Yup. Which is why I am yelling at people who leave things in the Discord now. I didn't even know about this one. Thanks for the dockerfile.

Jonathing avatar Dec 04 '25 13:12 Jonathing

From Lex (Discord message from May 18, 2025)


WSL on ubuntu, with docker installed, this image:

# Use CachyOS base image
FROM cachyos/cachyos:latest

# Set environment variables for Java
ENV JAVA_HOME=/usr/lib/jvm/java-17-openjdk \
    PATH=$JAVA_HOME/bin:$PATH

# Update package list and install Java 17 (OpenJDK)
RUN pacman -Syu --noconfirm
RUN pacman -S --noconfirm jdk21-openjdk
RUN pacman -Scc --noconfirm
services:
  test:
    build: .
    stdin_open: true # docker run -i
    tty: true        # docker run -t
    entrypoint: /bin/sh
    volumes:
      - .:/test

Jonathing avatar Dec 04 '25 13:12 Jonathing

So, because of how many things this effects, and not wanting to break compatibility with other installers. I was planning on doing this during each of the back porting processes. Basically, the only sane option is to disable compression. Disabling hash checking screws up any concept of validating that things went well. However, to disable compression we have to update every Installer and every tool used by the installers to support STORE instead of DEFLATE. This becomes an issue when it gets back to tools that we do not own. Such as SpecialSource.

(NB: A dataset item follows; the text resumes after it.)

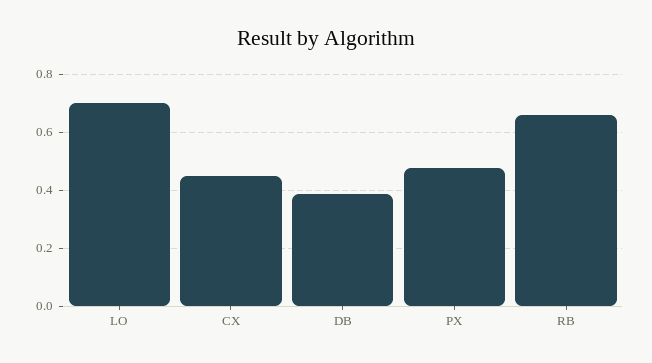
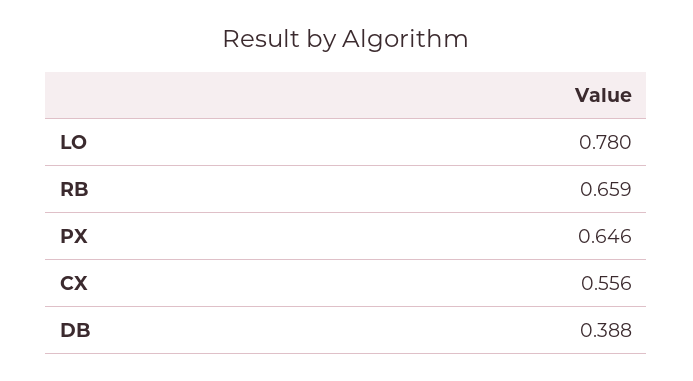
LO: 0.7 -> 0.78
CX: 0.45 -> 0.556
PX: 0.475 -> 0.646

With the only use case where this has been an issue is the guy's 'install forge every launch' wrapper. Which he can easily do:

install.processors.forEach(proc -> proc.getOutputs().clear())

And the astounding amount of effort it took to find a reproduction case. Which leads me to think it effects very little/no actual users.

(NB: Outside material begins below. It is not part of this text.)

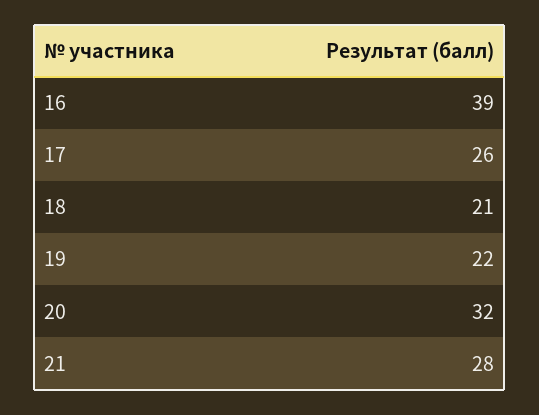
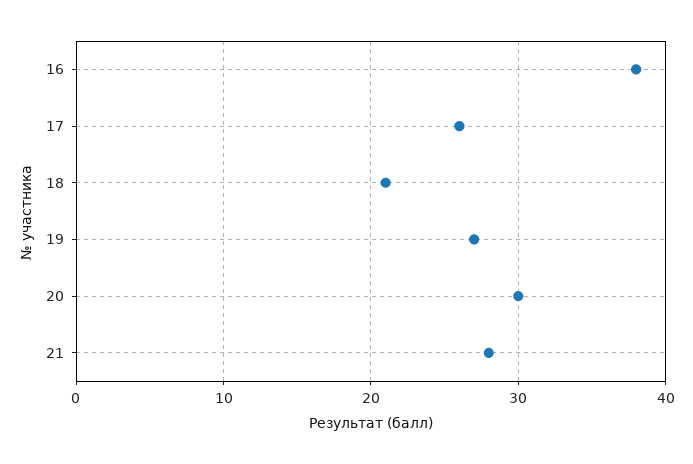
16: 39 -> 38
19: 22 -> 27
20: 32 -> 30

I didn't put it as a high priority.

IF someone can find a way to detect that the user is running using a java version that uses the native compressor, and also an OS that is running a version of ng-zlib (which is where I got stuck last time I tried). Then a "Hey we detected that you're in an environment that hashes break, disabling them for you" function on the installer as a stop-gap would be fine.

LexManos avatar Dec 04 '25 17:12 LexManos

Just putting here for the purposes of tracking solutions while this is still open:

Image Image Image

Fealtous avatar Feb 06 '26 16:02 Fealtous

This raises a few more questions than answers. Thanks for keeping tabs on this. I think a good course of action would be to get some docker tests for installer that runs each major distro and each major Java version.